:: SUPPLIED DATA

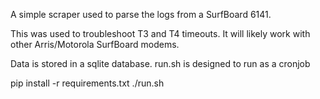 A simple scraper used to parse the logs from a SurfBoard 6141.

This was used to troubleshoot T3 and T4 timeouts.  It will likely work with
other Arris/Motorola SurfBoard modems.

Data is stored in a sqlite database.  run.sh is designed to run as a cronjob

pip install -r requirements.txt
./run.sh
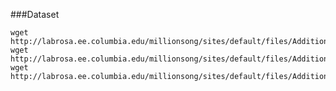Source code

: ###Dataset

    wget http://labrosa.ee.columbia.edu/millionsong/sites/default/files/AdditionalFiles/mxm_dataset_test.txt.zip
    wget http://labrosa.ee.columbia.edu/millionsong/sites/default/files/AdditionalFiles/mxm_dataset_train.txt.zip
    wget http://labrosa.ee.columbia.edu/millionsong/sites/default/files/AdditionalFiles/mxm_779k_matches.txt.zip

::::

# YOUR GOAL
For the word "AdditionalFiles", return every line of the records that holds it.

# ANSWER SECTION
    wget http://labrosa.ee.columbia.edu/millionsong/sites/default/files/AdditionalFiles/mxm_dataset_test.txt.zip
    wget http://labrosa.ee.columbia.edu/millionsong/sites/default/files/AdditionalFiles/mxm_dataset_train.txt.zip
    wget http://labrosa.ee.columbia.edu/millionsong/sites/default/files/AdditionalFiles/mxm_779k_matches.txt.zip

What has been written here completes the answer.